▽
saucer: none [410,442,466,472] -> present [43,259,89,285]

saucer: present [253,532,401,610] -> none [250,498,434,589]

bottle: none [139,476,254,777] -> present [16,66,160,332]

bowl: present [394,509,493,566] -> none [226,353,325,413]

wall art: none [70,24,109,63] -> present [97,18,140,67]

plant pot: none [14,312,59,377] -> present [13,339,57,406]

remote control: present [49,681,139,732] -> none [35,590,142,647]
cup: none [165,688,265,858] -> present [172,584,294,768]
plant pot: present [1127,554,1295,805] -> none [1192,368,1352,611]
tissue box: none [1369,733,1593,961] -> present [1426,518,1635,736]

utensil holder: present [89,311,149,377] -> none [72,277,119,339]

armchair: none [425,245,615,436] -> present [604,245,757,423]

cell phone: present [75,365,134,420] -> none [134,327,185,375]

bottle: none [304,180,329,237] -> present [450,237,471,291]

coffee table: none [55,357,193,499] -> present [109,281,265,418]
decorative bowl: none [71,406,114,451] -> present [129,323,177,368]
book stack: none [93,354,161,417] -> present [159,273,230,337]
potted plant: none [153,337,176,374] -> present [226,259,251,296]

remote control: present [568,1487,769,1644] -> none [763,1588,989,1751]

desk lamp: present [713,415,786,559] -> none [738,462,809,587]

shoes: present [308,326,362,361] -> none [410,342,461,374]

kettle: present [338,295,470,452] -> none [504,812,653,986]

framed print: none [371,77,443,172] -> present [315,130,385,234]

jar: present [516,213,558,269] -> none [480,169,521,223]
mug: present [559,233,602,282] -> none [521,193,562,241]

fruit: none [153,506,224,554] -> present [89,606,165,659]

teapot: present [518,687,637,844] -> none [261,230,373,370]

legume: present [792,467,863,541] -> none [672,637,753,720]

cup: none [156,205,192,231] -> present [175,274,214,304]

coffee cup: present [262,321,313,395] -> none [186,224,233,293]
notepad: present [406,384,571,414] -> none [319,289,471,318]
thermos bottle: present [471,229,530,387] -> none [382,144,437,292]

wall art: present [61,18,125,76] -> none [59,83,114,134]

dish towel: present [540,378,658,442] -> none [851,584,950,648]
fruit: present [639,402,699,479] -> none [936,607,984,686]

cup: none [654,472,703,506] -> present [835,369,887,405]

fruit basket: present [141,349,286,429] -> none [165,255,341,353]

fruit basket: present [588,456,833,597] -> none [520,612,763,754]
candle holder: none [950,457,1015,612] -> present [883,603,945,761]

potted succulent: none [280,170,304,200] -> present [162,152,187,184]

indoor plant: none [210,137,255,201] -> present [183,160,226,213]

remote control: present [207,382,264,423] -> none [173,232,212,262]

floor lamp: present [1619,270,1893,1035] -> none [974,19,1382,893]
△
Across the listing, count the lines that contain "control". Nothing but the number should be returned.

__TASK OUTPUT__:
3